→ **GIVEN PASSAGE**
□ □ □ □ □ □ □

So did you subscribe to the magazine? 

Mainly here, is just, No talk about Politics. 
Though some may try to add politics, the threads end up in jail quickly.


----------



## Lee Willis (Jan 1, 2014)

To be blunt, they are asses over there, with a lot of zeal and apparently lots time on their heavy hands to edit their forum with those heavy hands, and perhaps an exaggreated sense of their own importance. But it is their forum, and their mag, so I just mostly avoid both. I dont' subscribe either: the magzine is even more heavily a pro-advertiser forum for news, very biased and so I hardly expect it to provide objective news and infomration about our hobby.

To answer your question, I expect that Atlas will stick with its own label on models it brings out using the MTH tooling, just like Lionel does now with tooling it got from K-Line years ago. The 4-6-6 tank engine released some time back was made with tooling originally made by K-Line, but now tooling owned by Lionel. Lionel called a Lionel product, not a "K-Line by Lionel" product. I expect Atlas will do the same type of approach.


----------



## Old_Hobo (Feb 20, 2014)

Streamliner said:


> To the OP, try posting your topic on OGR. The crazies who run that site would have to call an emergency meeting of all their old FAxT, wannabe “executives,“ to decide what sort of punishment they should dole out to you. They can never be too careful, or someone on the boards over there might actually enjoy themselves and they can’t have that!
> 
> May everyone here have a wonderful Easter,
> 
> Allen Drucker


The forum that the OP was talking about was OGR.....


----------



## Old_Hobo (Feb 20, 2014)

Big Ed said:


> Though some may try to add politics, the threads end up in jail quickly.


As should all politicians....


----------



## Streamliner (Feb 21, 2021)

Old_Hobo said:


> The forum that the OP was talking about was OGR.....


You got me, I had not caught that. My bad.


----------



## Old_Hobo (Feb 20, 2014)

Atlas bought the H.O. scale True Line Trains operation, and as far as I know, they are starting to release those cars under the Atlas name.....no indication that they are the old True Line Trains cars....


----------



## Lehigh74 (Sep 25, 2015)

Not unusual for a thread to be deleted at OGR. Or to have one closed that you are getting ready to respond to.

I posted a thread on OGR about LED lighting for MTH premier passenger cars on the 3-Rail Scale forum. An hour or so later it wasn’t there. I thought maybe I had forgotten to hit the PUBLISH button so I posted it again. It disappeared again, but not before someone (not an OGR staffer) said it should be in the Electrical forum. So, I posted it a third time (in the Electrical forum) and it finally stuck. It’s bad enough that they delete threads frequently, but even worse that they don’t bother to give you a reason for the deletion. In my case I figured out that it had been deleted twice, because Alan thought it should be in the Electrical forum and not 3-rail Scale. Over here, John would have just moved it.

□ □ □ □ □ □ □

→ **INPUT DATA**
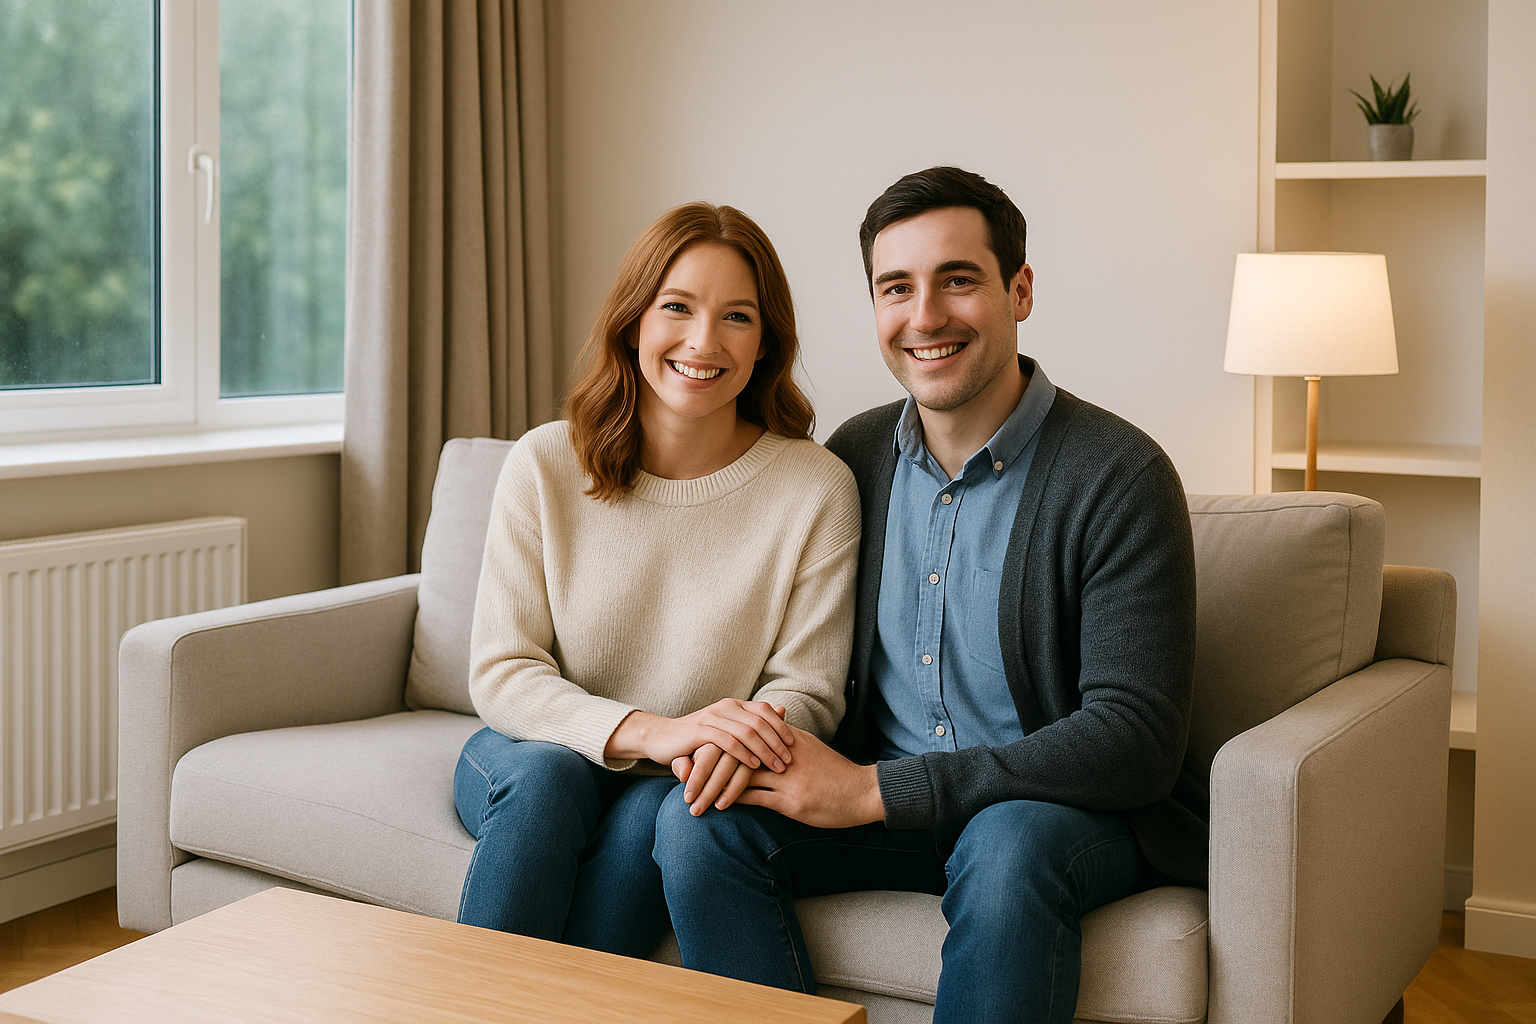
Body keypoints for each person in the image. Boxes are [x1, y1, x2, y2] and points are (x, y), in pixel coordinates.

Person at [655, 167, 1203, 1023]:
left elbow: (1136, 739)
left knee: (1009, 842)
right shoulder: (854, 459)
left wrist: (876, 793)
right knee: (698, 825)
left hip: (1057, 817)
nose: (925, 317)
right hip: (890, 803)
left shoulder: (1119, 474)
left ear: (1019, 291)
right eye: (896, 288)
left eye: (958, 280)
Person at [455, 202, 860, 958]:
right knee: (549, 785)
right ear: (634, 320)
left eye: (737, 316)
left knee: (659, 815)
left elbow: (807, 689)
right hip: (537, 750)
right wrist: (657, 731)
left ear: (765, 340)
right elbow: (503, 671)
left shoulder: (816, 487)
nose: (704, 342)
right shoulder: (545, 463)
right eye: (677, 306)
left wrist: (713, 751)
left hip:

□ □ □ □ □ □ □

→ **COMPLETE THE FOLLOWING**
A. In the forum thread, which company originally made the tooling for the 4-6-6 tank engine that Lionel released?
B. Write the next part of the forum thread, picking up after its final post.

→ **TASK RESULTS**
A. K-Line.

B.
OGR gets paid by sponsors (Lionel, MTH, Scaled Automation, etc.) and if you post something that might offend one of the sponsors, there is a good chance it will be deleted. In your case, Alan probably thought your thread might offend MTH.


----------



## Lee Willis (Jan 1, 2014)

Bob - There are people over there with way too much time and not enough to do, when they spend time worrying about such things. They really ought to get a life and something meaningful to do. And in many cases they are wrong, too. Your experience with that LED lighting is a perfect example. Yes, one could argue that it goes in an electrical section because it deals with wiring lights, but LED lighting and replacement is also both an esthetic issue, what and how it changes the look, and a manufacturer issue for the scale - all about MTH. I'd want it where I would look for it: in the O-Guage section.


----------



## Lehigh74 (Sep 25, 2015)

Lee Willis said:


> There are people over there with way too much time and not enough to do...


Too much time on their hands? I don’t think so. 😉 They always say they are too busy to let you know why your thread was deleted. Too busy to edit a post so they just delete it.


----------



## cv_acr (Oct 28, 2011)

Old_Hobo said:


> Atlas bought the H.O. scale True Line Trains operation, and as far as I know, they are starting to release those cars under the Atlas name.....no indication that they are the old True Line Trains cars....


Not exactly... they bought _some_/a majority of the TLT models/tooling, not the whole company/operation. There are certain things they didn't get or at least were conspicuously absent from the purchase announcement.

Whether Atlas uses any of the old MTH branding (and likely not considering their past history of acquisitions) would depend on whether they actually acquired the rights to the name or not. It sounds to me like the MTH assets are basically being "parted out" to those companies that are interested. Atlas acquiring some of the O scale assets, ScaleTrains acquired the HO assets, etc.

But no, you won't have multiple companies bringing out models under the same name, because a brand is also a specific asset, that will either be acquired or retained by a specific party.

A number of years ago Walthers bought all the Life-Like trains assets, and the L-L "Proto 2000" brand become "Walthers Proto".

Atlas bought the various plastic rolling stock models from Branchline Trains, but released them under their own brand and Branchline Trains actually still exists but focused their product line on their laser-cut wood structure kits.

Walthers sold their N scale rolling stock to Atlas, which naturally just gets re-released under Atlas's brand since both companies are still active.

TLT is essentially defunct, but Atlas acquired a good chunk of their tooling, but not necessarily all of it. These are coming out under Atlas's standard branding.

I imagine the same for the MTH acquisitions, unless they fully acquired the rights to the "RailKing" brand name. There's a "chance" they could use that to split up some product lines in their O-scale catalog, but I would not expect to ever see the "MTH" brand anywhere...


----------



## peterbilt379 (Jan 4, 2013)

I have to agree with Lee. They are really a bunch of [email protected]#%*#@S over on OGR. Got pssed at me cause of the american flag in my profile. Being a, vet It pssed me off that they threw me off. Did me a favor.


----------



## Lehigh74 (Sep 25, 2015)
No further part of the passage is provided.